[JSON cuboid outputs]
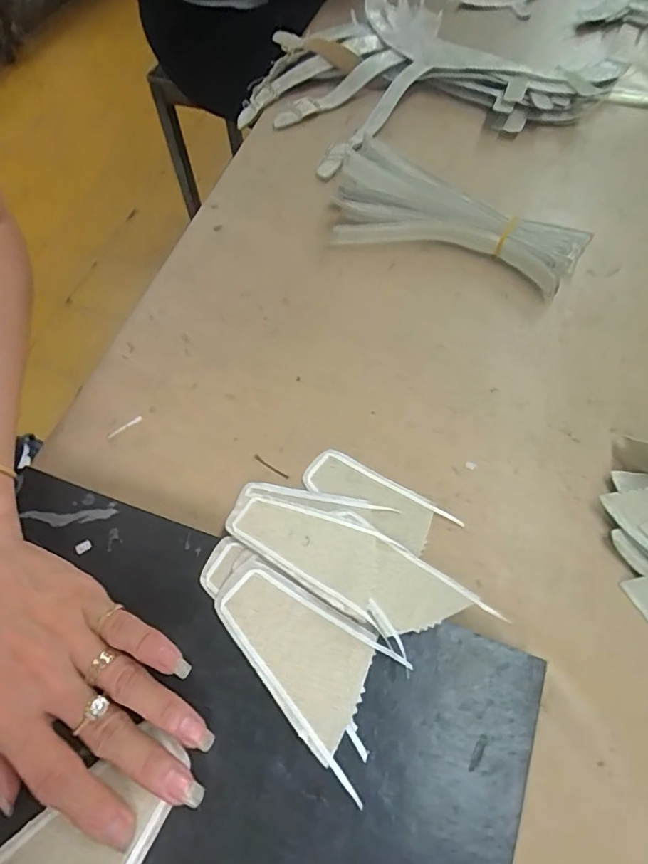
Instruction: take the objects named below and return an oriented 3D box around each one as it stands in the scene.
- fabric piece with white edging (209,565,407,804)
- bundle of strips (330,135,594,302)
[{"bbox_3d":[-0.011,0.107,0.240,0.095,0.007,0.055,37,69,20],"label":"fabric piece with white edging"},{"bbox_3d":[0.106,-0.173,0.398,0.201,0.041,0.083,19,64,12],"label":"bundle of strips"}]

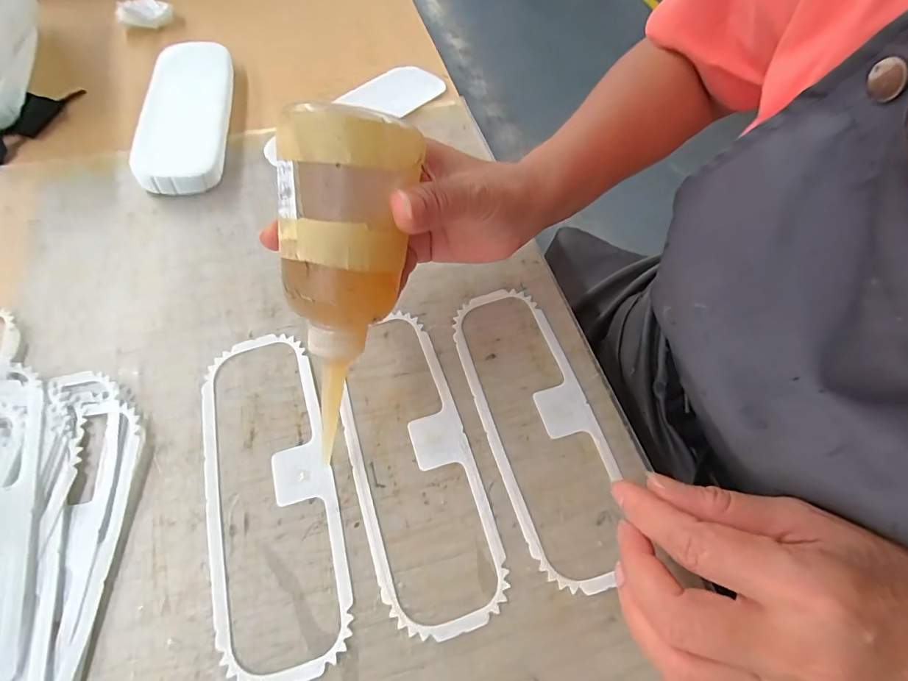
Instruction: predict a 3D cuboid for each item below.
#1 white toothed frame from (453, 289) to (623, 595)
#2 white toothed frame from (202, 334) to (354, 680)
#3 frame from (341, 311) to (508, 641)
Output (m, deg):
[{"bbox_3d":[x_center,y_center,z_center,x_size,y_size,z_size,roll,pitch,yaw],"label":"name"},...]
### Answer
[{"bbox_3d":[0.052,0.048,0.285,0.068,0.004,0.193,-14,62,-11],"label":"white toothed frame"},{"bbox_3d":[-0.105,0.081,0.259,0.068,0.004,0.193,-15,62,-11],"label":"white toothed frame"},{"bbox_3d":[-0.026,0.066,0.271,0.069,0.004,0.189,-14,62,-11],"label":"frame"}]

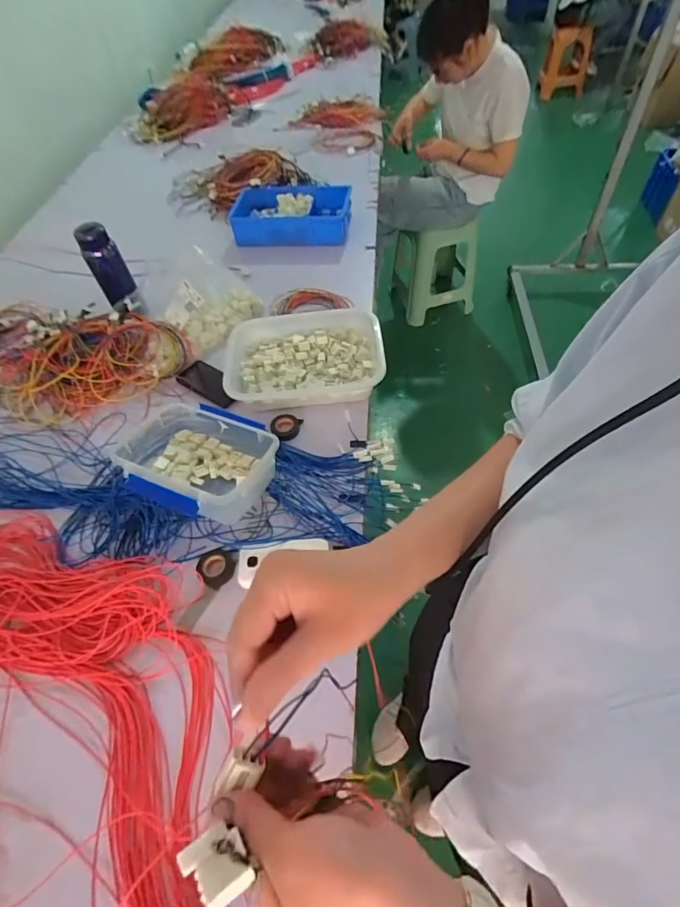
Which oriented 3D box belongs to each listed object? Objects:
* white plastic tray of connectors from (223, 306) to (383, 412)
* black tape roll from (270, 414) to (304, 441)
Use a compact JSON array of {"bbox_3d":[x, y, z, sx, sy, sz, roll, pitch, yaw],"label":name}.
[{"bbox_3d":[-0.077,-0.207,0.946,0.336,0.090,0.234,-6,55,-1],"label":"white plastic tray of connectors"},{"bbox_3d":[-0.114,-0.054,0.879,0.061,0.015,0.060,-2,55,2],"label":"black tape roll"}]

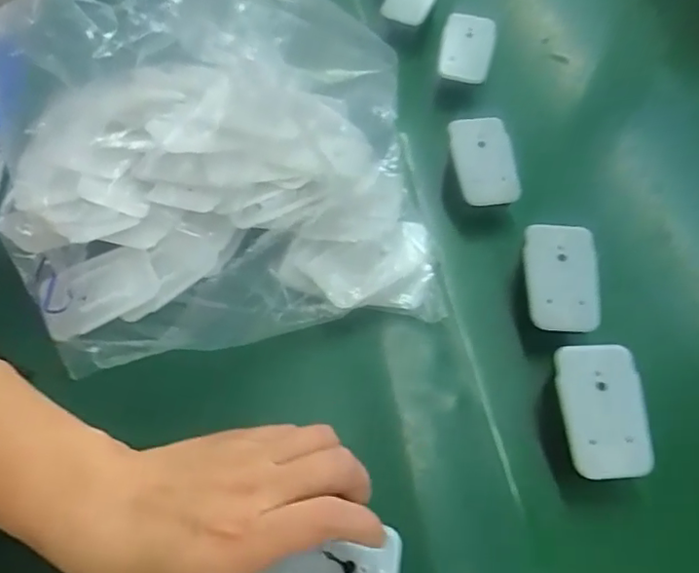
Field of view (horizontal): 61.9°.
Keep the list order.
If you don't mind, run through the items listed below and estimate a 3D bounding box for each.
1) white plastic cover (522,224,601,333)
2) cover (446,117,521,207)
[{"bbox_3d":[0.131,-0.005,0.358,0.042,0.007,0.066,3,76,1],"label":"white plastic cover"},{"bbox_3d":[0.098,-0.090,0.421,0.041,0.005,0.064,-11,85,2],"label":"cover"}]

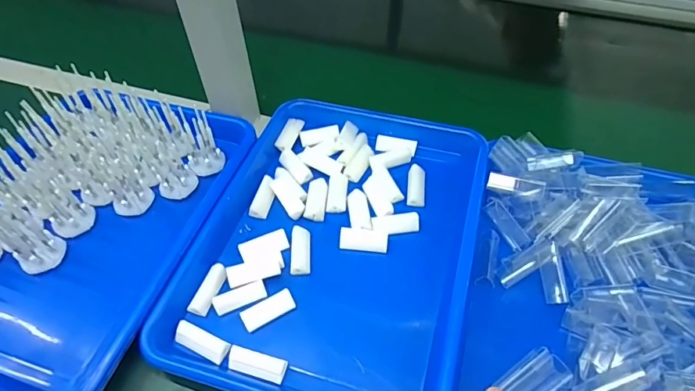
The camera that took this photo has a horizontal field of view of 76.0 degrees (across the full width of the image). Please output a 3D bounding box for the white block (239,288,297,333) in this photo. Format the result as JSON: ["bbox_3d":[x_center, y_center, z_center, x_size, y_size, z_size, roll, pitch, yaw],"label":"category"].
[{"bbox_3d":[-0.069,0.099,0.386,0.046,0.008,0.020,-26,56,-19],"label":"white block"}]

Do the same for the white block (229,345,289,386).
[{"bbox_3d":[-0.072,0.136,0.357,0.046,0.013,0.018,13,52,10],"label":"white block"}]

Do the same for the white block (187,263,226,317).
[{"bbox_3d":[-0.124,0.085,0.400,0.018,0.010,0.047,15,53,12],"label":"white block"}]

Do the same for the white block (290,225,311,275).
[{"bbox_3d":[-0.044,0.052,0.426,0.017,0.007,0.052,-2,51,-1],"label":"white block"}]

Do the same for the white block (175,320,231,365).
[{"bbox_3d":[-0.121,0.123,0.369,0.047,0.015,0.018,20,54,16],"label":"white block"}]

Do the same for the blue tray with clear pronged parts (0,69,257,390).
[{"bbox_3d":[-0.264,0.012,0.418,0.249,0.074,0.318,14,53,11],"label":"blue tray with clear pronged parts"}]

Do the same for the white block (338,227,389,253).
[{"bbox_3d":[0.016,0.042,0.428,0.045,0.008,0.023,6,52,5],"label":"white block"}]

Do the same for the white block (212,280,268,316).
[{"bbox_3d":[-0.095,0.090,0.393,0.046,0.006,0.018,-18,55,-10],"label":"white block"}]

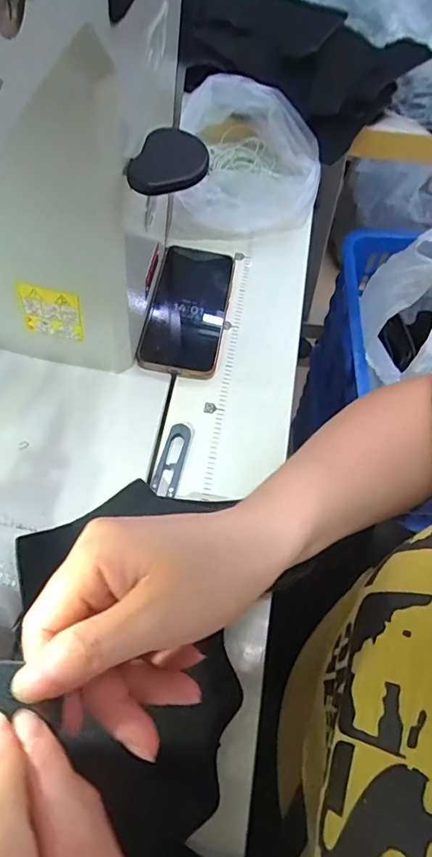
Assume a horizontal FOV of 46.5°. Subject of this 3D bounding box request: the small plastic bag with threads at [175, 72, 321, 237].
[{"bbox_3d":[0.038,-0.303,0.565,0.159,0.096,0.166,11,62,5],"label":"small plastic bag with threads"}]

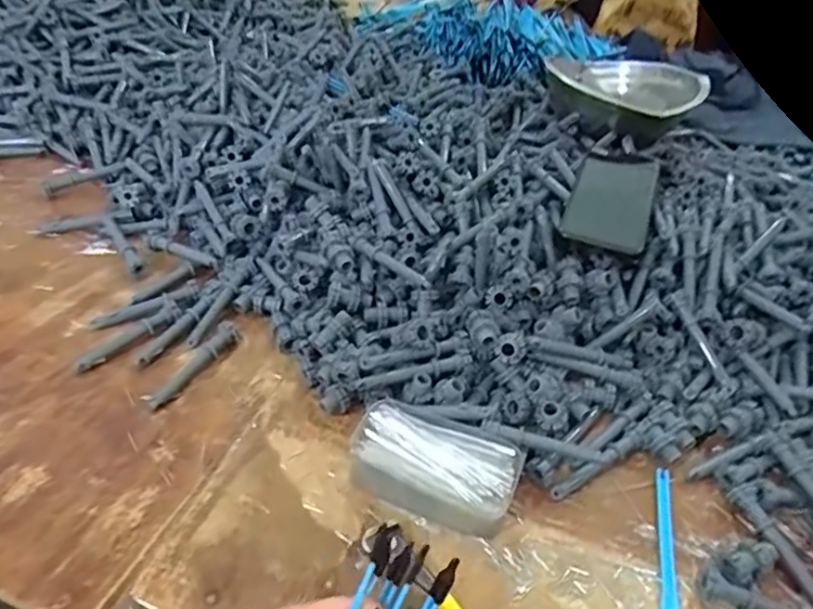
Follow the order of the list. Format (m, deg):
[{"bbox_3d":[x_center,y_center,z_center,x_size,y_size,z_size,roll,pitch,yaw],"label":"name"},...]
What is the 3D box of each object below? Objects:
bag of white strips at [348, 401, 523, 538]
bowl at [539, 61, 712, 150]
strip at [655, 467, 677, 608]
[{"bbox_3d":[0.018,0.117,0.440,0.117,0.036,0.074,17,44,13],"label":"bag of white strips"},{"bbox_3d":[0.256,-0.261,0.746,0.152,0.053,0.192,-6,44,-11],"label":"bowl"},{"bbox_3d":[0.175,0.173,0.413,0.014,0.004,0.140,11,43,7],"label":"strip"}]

▸ Exercise
All that should appear in the answer is the lines above from the line with "Use a compact" through the line with "1) white plastic cover (522,224,601,333)", retyped exactly, pictures left out.

▸ Solution to this problem
Use a compact JSON array of {"bbox_3d":[x, y, z, sx, sy, sz, roll, pitch, yaw],"label":name}.
[{"bbox_3d":[-0.077,-0.207,0.946,0.336,0.090,0.234,-6,55,-1],"label":"white plastic tray of connectors"},{"bbox_3d":[-0.114,-0.054,0.879,0.061,0.015,0.060,-2,55,2],"label":"black tape roll"}]

Field of view (horizontal): 61.9°.
Keep the list order.
If you don't mind, run through the items listed below and estimate a 3D bounding box for each.
1) white plastic cover (522,224,601,333)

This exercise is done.